# Description of the task
Write out every one of the entries below verbatim, line by line, with no changes to any character.
** Opening Working data block **
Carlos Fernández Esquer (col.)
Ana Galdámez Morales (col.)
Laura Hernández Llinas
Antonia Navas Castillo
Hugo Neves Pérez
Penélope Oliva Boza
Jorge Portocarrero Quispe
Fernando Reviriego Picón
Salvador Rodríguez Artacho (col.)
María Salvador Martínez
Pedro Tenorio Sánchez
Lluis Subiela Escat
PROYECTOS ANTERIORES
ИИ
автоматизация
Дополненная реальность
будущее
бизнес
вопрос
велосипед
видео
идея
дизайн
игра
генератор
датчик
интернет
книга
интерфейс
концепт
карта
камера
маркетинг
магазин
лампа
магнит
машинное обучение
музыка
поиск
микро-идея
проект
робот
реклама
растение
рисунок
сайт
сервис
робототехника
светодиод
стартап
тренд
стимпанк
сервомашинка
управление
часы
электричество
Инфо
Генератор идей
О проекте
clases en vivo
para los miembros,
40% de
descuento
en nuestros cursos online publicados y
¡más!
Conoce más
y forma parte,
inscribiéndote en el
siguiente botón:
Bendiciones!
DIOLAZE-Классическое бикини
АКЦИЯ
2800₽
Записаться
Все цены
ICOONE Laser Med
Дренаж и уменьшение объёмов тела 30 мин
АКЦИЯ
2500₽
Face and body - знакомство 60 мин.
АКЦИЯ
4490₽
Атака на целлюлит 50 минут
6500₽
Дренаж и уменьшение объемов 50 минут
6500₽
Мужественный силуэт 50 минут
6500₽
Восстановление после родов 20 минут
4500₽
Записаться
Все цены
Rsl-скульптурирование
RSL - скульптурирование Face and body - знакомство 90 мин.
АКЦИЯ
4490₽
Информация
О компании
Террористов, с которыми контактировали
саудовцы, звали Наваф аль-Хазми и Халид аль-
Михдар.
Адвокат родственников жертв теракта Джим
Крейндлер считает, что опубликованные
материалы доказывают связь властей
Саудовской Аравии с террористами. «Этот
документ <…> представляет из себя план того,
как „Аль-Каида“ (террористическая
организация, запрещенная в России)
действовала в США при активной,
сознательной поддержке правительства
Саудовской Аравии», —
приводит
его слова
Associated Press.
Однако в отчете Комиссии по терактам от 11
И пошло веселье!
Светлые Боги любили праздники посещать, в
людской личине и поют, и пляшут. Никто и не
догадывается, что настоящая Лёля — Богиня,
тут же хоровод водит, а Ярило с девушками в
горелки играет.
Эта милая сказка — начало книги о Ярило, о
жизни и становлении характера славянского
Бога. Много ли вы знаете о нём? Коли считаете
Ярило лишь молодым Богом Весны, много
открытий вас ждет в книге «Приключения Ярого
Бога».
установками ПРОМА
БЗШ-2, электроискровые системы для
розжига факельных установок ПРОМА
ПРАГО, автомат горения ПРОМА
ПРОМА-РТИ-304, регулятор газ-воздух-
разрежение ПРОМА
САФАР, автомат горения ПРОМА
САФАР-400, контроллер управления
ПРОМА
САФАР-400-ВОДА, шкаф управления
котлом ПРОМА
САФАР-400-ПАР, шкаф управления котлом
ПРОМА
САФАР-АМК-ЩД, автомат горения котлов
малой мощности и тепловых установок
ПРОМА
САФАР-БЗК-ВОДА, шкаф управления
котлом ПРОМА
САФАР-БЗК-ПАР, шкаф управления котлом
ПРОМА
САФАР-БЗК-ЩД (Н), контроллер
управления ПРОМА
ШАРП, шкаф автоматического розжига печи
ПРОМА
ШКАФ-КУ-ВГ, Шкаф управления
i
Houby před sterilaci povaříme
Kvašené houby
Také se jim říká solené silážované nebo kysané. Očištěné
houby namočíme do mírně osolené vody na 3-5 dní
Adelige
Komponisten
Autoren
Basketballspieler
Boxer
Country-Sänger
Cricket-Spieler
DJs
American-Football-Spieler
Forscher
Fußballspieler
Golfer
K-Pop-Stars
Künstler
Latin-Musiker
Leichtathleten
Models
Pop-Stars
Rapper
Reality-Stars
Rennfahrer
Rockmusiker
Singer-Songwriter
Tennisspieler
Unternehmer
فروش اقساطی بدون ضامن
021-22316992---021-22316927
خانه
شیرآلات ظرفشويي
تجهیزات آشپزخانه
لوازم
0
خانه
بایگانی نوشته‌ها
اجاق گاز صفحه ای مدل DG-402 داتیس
** Closing Working data block **
# Result of the exercise
Carlos Fernández Esquer (col.)
Ana Galdámez Morales (col.)
Laura Hernández Llinas
Antonia Navas Castillo
Hugo Neves Pérez
Penélope Oliva Boza
Jorge Portocarrero Quispe
Fernando Reviriego Picón
Salvador Rodríguez Artacho (col.)
María Salvador Martínez
Pedro Tenorio Sánchez
Lluis Subiela Escat
PROYECTOS ANTERIORES
ИИ
автоматизация
Дополненная реальность
будущее
бизнес
вопрос
велосипед
видео
идея
дизайн
игра
генератор
датчик
интернет
книга
интерфейс
концепт
карта
камера
маркетинг
магазин
лампа
магнит
машинное обучение
музыка
поиск
микро-идея
проект
робот
реклама
растение
рисунок
сайт
сервис
робототехника
светодиод
стартап
тренд
стимпанк
сервомашинка
управление
часы
электричество
Инфо
Генератор идей
О проекте
clases en vivo
para los miembros,
40% de
descuento
en nuestros cursos online publicados y
¡más!
Conoce más
y forma parte,
inscribiéndote en el
siguiente botón:
Bendiciones!
DIOLAZE-Классическое бикини
АКЦИЯ
2800₽
Записаться
Все цены
ICOONE Laser Med
Дренаж и уменьшение объёмов тела 30 мин
АКЦИЯ
2500₽
Face and body - знакомство 60 мин.
АКЦИЯ
4490₽
Атака на целлюлит 50 минут
6500₽
Дренаж и уменьшение объемов 50 минут
6500₽
Мужественный силуэт 50 минут
6500₽
Восстановление после родов 20 минут
4500₽
Записаться
Все цены
Rsl-скульптурирование
RSL - скульптурирование Face and body - знакомство 90 мин.
АКЦИЯ
4490₽
Информация
О компании
Террористов, с которыми контактировали
саудовцы, звали Наваф аль-Хазми и Халид аль-
Михдар.
Адвокат родственников жертв теракта Джим
Крейндлер считает, что опубликованные
материалы доказывают связь властей
Саудовской Аравии с террористами. «Этот
документ <…> представляет из себя план того,
как „Аль-Каида“ (террористическая
организация, запрещенная в России)
действовала в США при активной,
сознательной поддержке правительства
Саудовской Аравии», —
приводит
его слова
Associated Press.
Однако в отчете Комиссии по терактам от 11
И пошло веселье!
Светлые Боги любили праздники посещать, в
людской личине и поют, и пляшут. Никто и не
догадывается, что настоящая Лёля — Богиня,
тут же хоровод водит, а Ярило с девушками в
горелки играет.
Эта милая сказка — начало книги о Ярило, о
жизни и становлении характера славянского
Бога. Много ли вы знаете о нём? Коли считаете
Ярило лишь молодым Богом Весны, много
открытий вас ждет в книге «Приключения Ярого
Бога».
установками ПРОМА
БЗШ-2, электроискровые системы для
розжига факельных установок ПРОМА
ПРАГО, автомат горения ПРОМА
ПРОМА-РТИ-304, регулятор газ-воздух-
разрежение ПРОМА
САФАР, автомат горения ПРОМА
САФАР-400, контроллер управления
ПРОМА
САФАР-400-ВОДА, шкаф управления
котлом ПРОМА
САФАР-400-ПАР, шкаф управления котлом
ПРОМА
САФАР-АМК-ЩД, автомат горения котлов
малой мощности и тепловых установок
ПРОМА
САФАР-БЗК-ВОДА, шкаф управления
котлом ПРОМА
САФАР-БЗК-ПАР, шкаф управления котлом
ПРОМА
САФАР-БЗК-ЩД (Н), контроллер
управления ПРОМА
ШАРП, шкаф автоматического розжига печи
ПРОМА
ШКАФ-КУ-ВГ, Шкаф управления
i
Houby před sterilaci povaříme
Kvašené houby
Také se jim říká solené silážované nebo kysané. Očištěné
houby namočíme do mírně osolené vody na 3-5 dní
Adelige
Komponisten
Autoren
Basketballspieler
Boxer
Country-Sänger
Cricket-Spieler
DJs
American-Football-Spieler
Forscher
Fußballspieler
Golfer
K-Pop-Stars
Künstler
Latin-Musiker
Leichtathleten
Models
Pop-Stars
Rapper
Reality-Stars
Rennfahrer
Rockmusiker
Singer-Songwriter
Tennisspieler
Unternehmer
فروش اقساطی بدون ضامن
021-22316992---021-22316927
خانه
شیرآلات ظرفشويي
تجهیزات آشپزخانه
لوازم
0
خانه
بایگانی نوشته‌ها
اجاق گاز صفحه ای مدل DG-402 داتیس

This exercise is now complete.